SHORT EXERCISE A - Retype the passage of the Supreme Court reform article between "Expand the Court" and "Courts of Appeals.", inclusive.

GIVEN TEXT -

··········

Choking on the blistering injustice of the Callais decision, even normie Democrats are starting to make noise about drastically remaking the Supreme Court.
Both former Vice President Kamala Harris and Sen. Ruben Gallego (D-AZ) have come out in support of court expansion in recent weeks, the reform that has come to shorthand a willingness to fundamentally change the institution. That two 2028 presidential hopefuls have come onside suggests a calculation that changing the Court will be a litmus test for the future nominee.
Even a Republican, retiring Rep. Darrell Issa (R-CA), made overtures to House Judiciary Ranking Member Jamie Raskin (D-MD) during a hearing on court reform Thursday, expressing interest in Raskin’s bill that would change how the Court chooses its cases and offering to collaborate on setting caps for gifts the justices can receive. This was not the tone of most Republicans at the hearing: Rep. Michael Baumgartner (R-WA) warned that court packing and its “evil twin,” adding states, “would be a recipe for potential civil war in this country.”
Reforms that would break the supermajority right-wing Court’s grip on the country — its operating as a legislative veto for Democratic administrations and a hall pass for Republican ones — would go far beyond docket management and ethics reforms, though. Term limits, court packing, jurisdiction stripping — the ideas lighting up the intellectual left and spreading to Democratic officials would overhaul the Court as we know it.
Implementing any of them would require a landslide Democratic victory in 2028 and a temperamental sea change from the lawmakers swept into power.
“Democrats let principles get in the way of winning and Republicans have generally not been concerned with that,” Justin Crowe, a professor of political science at Williams College, told TPM. “When will Democrats be ready to sacrifice principles to win, even if it’s sacrificing principles in the short term to win and reinstitute principles in the long term? Whether they can get there or not, I don’t know.”
Expand the Court
Pro-reform Democrats have gravitated towards court expansion recently because it’s unquestionably constitutional (Congress has done it many times before), and justices could be added immediately.
On Thursday, Raskin alluded to the popular idea that the Court should be expanded to 13, reflecting the number of Courts of Appeals.
“We can look at the question of whether every federal circuit should be represented on the Supreme Court,” he said.
The Court’s number would likely balloon with every White House and Senate party change — Republicans and their witnesses repeatedly invoked the image of justices filling a baseball stadium — though that’s a feature and not a bug to some proponents. It could both lessen the Court’s legitimacy and require a system of rotating judicial panels like circuit courts have, injecting some randomness into the ideological makeup of the justices ruling on each case.
And for all their hysterics over the concept, Republicans have done something similar before — quite recently, in fact. Then-Senate Majority Leader Mitch McConnell (R-KY) effectively decreased the Court’s number to eight for well over a year during the Obama administration when he blocked the confirmation of Merrick Garland, and raised it back to nine with President Donald Trump’s appointment of Neil Gorsuch.
State Republicans have indulged too: Utah, unhappy with its Supreme Court for dutifully enforcing a voter-approved partisan gerrymandering ban, packed on two conservative partisans to get redder maps through. The Republican legislatures in Arizona and Georgia similarly added two seats to their Supreme Courts in 2016 to lock in right-wing majorities.

··········

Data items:

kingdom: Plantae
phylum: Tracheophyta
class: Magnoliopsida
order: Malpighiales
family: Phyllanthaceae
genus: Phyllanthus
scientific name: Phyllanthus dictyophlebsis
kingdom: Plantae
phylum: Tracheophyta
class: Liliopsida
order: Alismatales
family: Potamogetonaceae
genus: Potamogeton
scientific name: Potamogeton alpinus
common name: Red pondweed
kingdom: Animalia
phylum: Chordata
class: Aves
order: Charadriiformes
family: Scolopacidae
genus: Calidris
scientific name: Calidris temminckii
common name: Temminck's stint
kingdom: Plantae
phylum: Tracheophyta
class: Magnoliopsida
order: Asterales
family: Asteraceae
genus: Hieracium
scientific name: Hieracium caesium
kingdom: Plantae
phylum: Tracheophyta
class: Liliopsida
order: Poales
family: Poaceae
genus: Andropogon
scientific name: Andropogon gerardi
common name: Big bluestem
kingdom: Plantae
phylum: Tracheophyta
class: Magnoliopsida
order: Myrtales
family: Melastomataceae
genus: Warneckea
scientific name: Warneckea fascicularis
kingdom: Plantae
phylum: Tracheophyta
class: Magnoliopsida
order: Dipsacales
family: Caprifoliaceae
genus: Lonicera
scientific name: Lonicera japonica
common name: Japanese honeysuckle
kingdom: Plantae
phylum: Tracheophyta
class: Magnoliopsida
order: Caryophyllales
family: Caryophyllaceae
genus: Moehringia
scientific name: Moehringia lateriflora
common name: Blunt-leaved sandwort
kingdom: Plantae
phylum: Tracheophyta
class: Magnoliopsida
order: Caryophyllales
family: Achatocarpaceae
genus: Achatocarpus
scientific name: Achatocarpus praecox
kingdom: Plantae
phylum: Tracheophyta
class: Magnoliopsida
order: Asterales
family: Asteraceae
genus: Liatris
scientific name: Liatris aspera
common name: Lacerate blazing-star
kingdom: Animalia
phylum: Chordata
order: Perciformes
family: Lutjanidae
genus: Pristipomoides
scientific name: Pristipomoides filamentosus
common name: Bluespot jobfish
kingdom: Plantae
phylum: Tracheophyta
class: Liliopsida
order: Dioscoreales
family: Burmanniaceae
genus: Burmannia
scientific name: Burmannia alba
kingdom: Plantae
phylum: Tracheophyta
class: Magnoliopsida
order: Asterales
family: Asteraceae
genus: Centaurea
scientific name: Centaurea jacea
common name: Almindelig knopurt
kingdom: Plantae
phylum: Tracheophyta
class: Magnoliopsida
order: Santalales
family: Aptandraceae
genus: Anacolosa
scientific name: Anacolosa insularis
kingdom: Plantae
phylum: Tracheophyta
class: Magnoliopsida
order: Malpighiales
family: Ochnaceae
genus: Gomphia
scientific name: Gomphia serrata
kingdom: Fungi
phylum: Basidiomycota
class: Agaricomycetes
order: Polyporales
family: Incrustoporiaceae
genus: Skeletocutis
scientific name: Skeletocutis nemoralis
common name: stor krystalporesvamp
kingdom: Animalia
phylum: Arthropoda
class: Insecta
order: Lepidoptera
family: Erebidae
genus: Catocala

··········

SHORT EXERCISE B - Put the lines of the rows between the lines holding "order: Dipsacales" and "genus: Centaurea", inclusive, into a JSON list of strings, one string per line, leaving out any blank lines.

TASK OUTPUT A -
Expand the Court
Pro-reform Democrats have gravitated towards court expansion recently because it’s unquestionably constitutional (Congress has done it many times before), and justices could be added immediately.
On Thursday, Raskin alluded to the popular idea that the Court should be expanded to 13, reflecting the number of Courts of Appeals.

TASK OUTPUT B -
[
  "order: Dipsacales",
  "family: Caprifoliaceae",
  "genus: Lonicera",
  "scientific name: Lonicera japonica",
  "common name: Japanese honeysuckle",
  "kingdom: Plantae",
  "phylum: Tracheophyta",
  "class: Magnoliopsida",
  "order: Caryophyllales",
  "family: Caryophyllaceae",
  "genus: Moehringia",
  "scientific name: Moehringia lateriflora",
  "common name: Blunt-leaved sandwort",
  "kingdom: Plantae",
  "phylum: Tracheophyta",
  "class: Magnoliopsida",
  "order: Caryophyllales",
  "family: Achatocarpaceae",
  "genus: Achatocarpus",
  "scientific name: Achatocarpus praecox",
  "kingdom: Plantae",
  "phylum: Tracheophyta",
  "class: Magnoliopsida",
  "order: Asterales",
  "family: Asteraceae",
  "genus: Liatris",
  "scientific name: Liatris aspera",
  "common name: Lacerate blazing-star",
  "kingdom: Animalia",
  "phylum: Chordata",
  "order: Perciformes",
  "family: Lutjanidae",
  "genus: Pristipomoides",
  "scientific name: Pristipomoides filamentosus",
  "common name: Bluespot jobfish",
  "kingdom: Plantae",
  "phylum: Tracheophyta",
  "class: Liliopsida",
  "order: Dioscoreales",
  "family: Burmanniaceae",
  "genus: Burmannia",
  "scientific name: Burmannia alba",
  "kingdom: Plantae",
  "phylum: Tracheophyta",
  "class: Magnoliopsida",
  "order: Asterales",
  "family: Asteraceae",
  "genus: Centaurea"
]